Table of Contents
Fetching ...

Continuous Audio Language Models

Simon Rouard, Manu Orsini, Axel Roebel, Neil Zeghidour, Alexandre Défossez

TL;DR

CALM introduces Continuous Audio Language Models that operate in the continuous latent space of a VAE, bypassing lossy RVQ quantization. By coupling a noise-robust long-context Transformer with a lightweight short-context transformer and a fast continuous consistency head, CALM achieves high-fidelity audio generation with substantial inference speedups compared to diffusion-based and discrete-token baselines. Key innovations include Gaussian temperature sampling, head batch multiplier, latent CFG, and latent distillation, leading to practical 1-step sampling that rivals or surpasses previous state-of-the-art in speech and music tasks. The results demonstrate strong performance for speech continuation, TTS, music continuation, and text-to-music generation, with Pocket TTS illustrating real-time CPU viability on modest hardware.

Abstract

Audio Language Models (ALM) have emerged as the dominant paradigm for speech and music generation by representing audio as sequences of discrete tokens. Yet, unlike text tokens, which are invertible, audio tokens are extracted from lossy codecs with a limited bitrate. As a consequence, increasing audio quality requires generating more tokens, which imposes a trade-off between fidelity and computational cost. We address this issue by studying Continuous Audio Language Models (CALM). These models instantiate a large Transformer backbone that produces a contextual embedding at every timestep. This sequential information then conditions an MLP that generates the next continuous frame of an audio VAE through consistency modeling. By avoiding lossy compression, CALM achieves higher quality at lower computational cost than their discrete counterpart. Experiments on speech and music demonstrate improved efficiency and fidelity over state-of-the-art discrete audio language models, facilitating lightweight, high-quality audio generation. Samples are available at hf.co/spaces/kyutai/calm-samples. Finally, we release Pocket TTS, an open-source 100M-parameter text-to-speech model that can run faster than real time on a laptop CPU: github.com/kyutai-labs/pocket-tts.

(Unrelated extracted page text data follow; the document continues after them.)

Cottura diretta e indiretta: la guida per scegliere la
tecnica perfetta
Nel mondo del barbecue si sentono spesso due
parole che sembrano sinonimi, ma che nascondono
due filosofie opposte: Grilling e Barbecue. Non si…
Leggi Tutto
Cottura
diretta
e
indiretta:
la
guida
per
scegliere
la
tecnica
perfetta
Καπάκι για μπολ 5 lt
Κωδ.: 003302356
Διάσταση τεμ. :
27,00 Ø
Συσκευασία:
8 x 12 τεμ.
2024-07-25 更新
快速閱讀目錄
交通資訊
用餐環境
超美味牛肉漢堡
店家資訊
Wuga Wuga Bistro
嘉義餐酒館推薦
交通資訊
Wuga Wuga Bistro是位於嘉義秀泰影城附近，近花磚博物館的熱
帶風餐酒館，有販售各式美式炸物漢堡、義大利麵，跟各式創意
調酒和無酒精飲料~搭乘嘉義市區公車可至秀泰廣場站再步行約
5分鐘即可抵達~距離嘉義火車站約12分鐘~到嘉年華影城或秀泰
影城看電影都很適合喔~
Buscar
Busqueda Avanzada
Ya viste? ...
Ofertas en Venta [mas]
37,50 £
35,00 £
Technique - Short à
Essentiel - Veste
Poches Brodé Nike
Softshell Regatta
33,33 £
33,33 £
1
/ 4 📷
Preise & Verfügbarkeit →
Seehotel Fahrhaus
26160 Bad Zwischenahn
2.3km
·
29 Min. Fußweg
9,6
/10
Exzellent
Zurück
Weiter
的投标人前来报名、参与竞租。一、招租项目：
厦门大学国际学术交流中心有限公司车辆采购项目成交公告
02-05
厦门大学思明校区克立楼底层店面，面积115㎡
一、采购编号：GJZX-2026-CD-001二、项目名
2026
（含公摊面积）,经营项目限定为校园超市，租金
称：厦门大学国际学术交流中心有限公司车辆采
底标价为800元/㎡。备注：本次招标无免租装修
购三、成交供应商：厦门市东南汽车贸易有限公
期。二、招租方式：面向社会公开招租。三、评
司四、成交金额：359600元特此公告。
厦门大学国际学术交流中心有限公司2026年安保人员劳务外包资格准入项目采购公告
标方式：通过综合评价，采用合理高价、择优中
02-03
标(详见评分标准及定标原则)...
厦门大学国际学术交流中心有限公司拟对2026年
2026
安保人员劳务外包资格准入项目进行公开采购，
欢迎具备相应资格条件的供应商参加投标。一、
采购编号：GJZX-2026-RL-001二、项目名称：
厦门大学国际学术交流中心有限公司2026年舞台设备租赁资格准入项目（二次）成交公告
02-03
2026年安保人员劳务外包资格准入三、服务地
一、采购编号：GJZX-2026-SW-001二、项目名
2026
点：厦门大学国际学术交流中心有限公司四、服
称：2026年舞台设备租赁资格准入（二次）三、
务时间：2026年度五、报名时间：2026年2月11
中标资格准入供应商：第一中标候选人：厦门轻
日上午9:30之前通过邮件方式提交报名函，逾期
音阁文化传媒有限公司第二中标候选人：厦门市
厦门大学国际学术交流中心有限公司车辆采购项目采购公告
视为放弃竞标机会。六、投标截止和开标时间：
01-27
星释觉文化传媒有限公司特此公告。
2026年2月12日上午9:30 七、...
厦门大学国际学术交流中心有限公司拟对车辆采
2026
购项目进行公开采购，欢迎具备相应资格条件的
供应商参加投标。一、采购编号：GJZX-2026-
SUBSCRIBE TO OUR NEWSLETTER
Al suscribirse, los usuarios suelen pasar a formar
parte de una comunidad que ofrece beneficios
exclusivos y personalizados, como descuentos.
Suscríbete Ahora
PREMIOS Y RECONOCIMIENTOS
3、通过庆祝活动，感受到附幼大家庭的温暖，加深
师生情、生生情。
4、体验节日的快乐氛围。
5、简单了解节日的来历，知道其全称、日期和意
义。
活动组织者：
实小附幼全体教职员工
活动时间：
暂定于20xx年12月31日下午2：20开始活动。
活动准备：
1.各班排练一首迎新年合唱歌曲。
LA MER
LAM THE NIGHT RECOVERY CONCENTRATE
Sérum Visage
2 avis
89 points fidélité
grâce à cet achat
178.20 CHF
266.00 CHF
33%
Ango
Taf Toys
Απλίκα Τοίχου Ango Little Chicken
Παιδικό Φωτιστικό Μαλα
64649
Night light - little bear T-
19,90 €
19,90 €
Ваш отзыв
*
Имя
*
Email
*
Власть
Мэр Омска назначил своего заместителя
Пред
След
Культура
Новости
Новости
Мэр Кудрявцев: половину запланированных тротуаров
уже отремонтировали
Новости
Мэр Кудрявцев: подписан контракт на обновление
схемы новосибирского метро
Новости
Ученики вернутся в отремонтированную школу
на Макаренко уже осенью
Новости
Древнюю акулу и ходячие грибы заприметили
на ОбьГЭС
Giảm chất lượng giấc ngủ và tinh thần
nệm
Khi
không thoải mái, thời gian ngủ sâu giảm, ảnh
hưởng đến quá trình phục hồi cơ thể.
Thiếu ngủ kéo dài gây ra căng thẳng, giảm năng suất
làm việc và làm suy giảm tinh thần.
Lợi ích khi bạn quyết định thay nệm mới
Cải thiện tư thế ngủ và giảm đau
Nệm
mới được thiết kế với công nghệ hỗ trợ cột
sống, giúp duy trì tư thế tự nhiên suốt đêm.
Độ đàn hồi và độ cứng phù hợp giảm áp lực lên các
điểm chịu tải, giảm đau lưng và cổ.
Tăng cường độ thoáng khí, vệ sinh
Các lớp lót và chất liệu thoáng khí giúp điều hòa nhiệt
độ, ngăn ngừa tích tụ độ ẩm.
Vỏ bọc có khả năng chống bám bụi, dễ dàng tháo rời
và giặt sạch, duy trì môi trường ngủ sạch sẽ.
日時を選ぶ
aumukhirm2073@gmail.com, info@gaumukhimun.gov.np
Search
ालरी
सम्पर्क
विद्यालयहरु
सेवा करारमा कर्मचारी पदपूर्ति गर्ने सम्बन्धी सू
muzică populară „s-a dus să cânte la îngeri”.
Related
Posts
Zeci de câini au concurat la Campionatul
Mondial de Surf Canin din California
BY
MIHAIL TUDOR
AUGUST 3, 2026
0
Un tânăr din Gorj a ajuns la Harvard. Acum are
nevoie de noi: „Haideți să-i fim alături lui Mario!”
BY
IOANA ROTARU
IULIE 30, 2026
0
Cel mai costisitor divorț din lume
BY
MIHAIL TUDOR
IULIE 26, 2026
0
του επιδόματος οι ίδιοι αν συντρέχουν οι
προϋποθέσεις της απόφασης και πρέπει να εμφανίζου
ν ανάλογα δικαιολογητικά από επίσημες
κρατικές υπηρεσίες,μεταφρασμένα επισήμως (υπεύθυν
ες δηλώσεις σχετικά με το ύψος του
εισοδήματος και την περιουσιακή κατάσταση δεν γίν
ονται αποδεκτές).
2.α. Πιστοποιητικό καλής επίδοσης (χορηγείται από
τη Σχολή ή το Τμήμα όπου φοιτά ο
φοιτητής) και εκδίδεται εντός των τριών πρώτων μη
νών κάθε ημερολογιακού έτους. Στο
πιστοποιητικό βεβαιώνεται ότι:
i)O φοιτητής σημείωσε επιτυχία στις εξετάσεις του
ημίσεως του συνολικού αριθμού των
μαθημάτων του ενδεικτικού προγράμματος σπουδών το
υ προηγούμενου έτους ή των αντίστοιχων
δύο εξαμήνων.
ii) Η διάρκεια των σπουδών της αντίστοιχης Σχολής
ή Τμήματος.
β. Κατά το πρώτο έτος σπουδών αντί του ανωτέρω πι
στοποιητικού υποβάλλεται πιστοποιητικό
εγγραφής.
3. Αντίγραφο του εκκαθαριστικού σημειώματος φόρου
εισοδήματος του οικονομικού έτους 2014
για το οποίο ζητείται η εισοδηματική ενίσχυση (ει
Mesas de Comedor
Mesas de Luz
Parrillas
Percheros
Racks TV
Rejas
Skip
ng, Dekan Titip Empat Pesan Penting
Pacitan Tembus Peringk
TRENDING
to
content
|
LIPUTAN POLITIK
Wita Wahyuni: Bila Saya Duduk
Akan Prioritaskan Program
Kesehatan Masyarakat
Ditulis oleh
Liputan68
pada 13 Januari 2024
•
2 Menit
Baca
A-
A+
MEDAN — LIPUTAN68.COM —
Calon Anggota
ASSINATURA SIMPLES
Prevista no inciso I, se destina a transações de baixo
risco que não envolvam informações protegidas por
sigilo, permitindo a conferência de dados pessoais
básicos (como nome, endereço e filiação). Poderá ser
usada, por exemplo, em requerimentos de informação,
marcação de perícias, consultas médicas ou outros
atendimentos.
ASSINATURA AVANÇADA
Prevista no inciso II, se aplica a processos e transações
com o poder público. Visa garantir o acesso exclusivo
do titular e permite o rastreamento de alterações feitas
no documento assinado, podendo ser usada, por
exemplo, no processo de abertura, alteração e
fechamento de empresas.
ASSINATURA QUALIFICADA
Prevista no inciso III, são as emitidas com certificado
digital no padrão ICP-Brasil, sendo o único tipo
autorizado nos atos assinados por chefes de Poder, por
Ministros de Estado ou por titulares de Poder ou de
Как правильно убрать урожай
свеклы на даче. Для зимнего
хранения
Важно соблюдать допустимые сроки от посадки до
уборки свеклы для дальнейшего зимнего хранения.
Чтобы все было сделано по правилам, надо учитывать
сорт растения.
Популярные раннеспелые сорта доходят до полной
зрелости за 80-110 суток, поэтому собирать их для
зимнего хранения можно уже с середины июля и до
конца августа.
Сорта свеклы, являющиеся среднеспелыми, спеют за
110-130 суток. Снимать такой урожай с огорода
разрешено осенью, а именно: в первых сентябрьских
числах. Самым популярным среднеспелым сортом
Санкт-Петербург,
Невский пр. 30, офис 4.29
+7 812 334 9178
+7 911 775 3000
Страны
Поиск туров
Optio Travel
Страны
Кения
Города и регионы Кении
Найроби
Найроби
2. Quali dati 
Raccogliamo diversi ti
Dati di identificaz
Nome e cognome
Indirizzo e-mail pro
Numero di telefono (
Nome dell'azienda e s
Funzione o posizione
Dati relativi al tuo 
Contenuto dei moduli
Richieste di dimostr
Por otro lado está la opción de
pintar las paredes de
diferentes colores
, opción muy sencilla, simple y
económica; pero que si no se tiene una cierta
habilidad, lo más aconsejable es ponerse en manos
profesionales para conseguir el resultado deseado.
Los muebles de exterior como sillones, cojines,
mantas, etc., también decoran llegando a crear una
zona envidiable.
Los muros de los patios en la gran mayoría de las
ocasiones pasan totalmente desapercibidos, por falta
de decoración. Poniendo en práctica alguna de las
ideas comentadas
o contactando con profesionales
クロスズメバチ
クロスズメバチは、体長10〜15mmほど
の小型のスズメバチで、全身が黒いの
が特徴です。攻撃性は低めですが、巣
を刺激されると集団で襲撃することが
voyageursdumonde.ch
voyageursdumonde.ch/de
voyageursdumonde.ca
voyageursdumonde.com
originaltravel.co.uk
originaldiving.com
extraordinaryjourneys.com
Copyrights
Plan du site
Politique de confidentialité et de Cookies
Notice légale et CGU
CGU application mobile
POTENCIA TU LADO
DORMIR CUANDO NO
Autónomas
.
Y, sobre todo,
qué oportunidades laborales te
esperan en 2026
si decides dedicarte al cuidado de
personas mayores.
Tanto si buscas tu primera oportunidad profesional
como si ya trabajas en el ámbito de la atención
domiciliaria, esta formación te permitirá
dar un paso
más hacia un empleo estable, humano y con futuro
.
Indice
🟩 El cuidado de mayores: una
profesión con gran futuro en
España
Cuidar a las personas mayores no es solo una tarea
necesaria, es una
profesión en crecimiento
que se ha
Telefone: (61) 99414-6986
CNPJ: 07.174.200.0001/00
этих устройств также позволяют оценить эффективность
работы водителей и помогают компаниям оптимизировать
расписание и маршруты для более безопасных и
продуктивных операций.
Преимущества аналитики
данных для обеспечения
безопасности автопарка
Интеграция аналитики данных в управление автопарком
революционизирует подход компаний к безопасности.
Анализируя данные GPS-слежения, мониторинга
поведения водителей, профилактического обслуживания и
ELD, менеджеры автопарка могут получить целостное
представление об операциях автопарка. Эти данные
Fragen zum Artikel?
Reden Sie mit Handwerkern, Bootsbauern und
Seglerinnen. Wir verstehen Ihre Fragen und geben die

Continuous Audio Language Models

TL;DR

CALM introduces Continuous Audio Language Models that operate in the continuous latent space of a VAE, bypassing lossy RVQ quantization. By coupling a noise-robust long-context Transformer with a lightweight short-context transformer and a fast continuous consistency head, CALM achieves high-fidelity audio generation with substantial inference speedups compared to diffusion-based and discrete-token baselines. Key innovations include Gaussian temperature sampling, head batch multiplier, latent CFG, and latent distillation, leading to practical 1-step sampling that rivals or surpasses previous state-of-the-art in speech and music tasks. The results demonstrate strong performance for speech continuation, TTS, music continuation, and text-to-music generation, with Pocket TTS illustrating real-time CPU viability on modest hardware.

Abstract

Audio Language Models (ALM) have emerged as the dominant paradigm for speech and music generation by representing audio as sequences of discrete tokens. Yet, unlike text tokens, which are invertible, audio tokens are extracted from lossy codecs with a limited bitrate. As a consequence, increasing audio quality requires generating more tokens, which imposes a trade-off between fidelity and computational cost. We address this issue by studying Continuous Audio Language Models (CALM). These models instantiate a large Transformer backbone that produces a contextual embedding at every timestep. This sequential information then conditions an MLP that generates the next continuous frame of an audio VAE through consistency modeling. By avoiding lossy compression, CALM achieves higher quality at lower computational cost than their discrete counterpart. Experiments on speech and music demonstrate improved efficiency and fidelity over state-of-the-art discrete audio language models, facilitating lightweight, high-quality audio generation. Samples are available at hf.co/spaces/kyutai/calm-samples. Finally, we release Pocket TTS, an open-source 100M-parameter text-to-speech model that can run faster than real time on a laptop CPU: github.com/kyutai-labs/pocket-tts.

Paper Structure

This paper contains 42 sections, 10 equations, 3 figures, 13 tables.

Figures (3)

  • Figure 1: Overview of our model. During training, latent vectors $\mathbf{x}^s$ are noised to encourage the backbone Transformer to focus on coarse structure. The consistency head is a consistency model conditioned on the latent variable $\mathbf{z_\text{long}^s}$ produced by the backbone, as well as a short-term context vector $\mathbf{z_\text{short}^s}$ computed from a short-context Transformer applied to the most recent clean latent tokens.
  • Figure 2: Average pairwise speaker similarity over 100 unprompted 10s generations, or 100 10s examples from the ground truth dataset as reference. As expected, for both methods models generate more diverse speakers (i.e. less pairwise speaker similarity) as temperature increases.
  • Figure 3: Effect of the head batch multiplier value. Training a model (music consistency CALM) with a higher batch size multiplier fastens the convergence for the FAD metric. All the evaluations are done with 4 steps of consistency at inference time.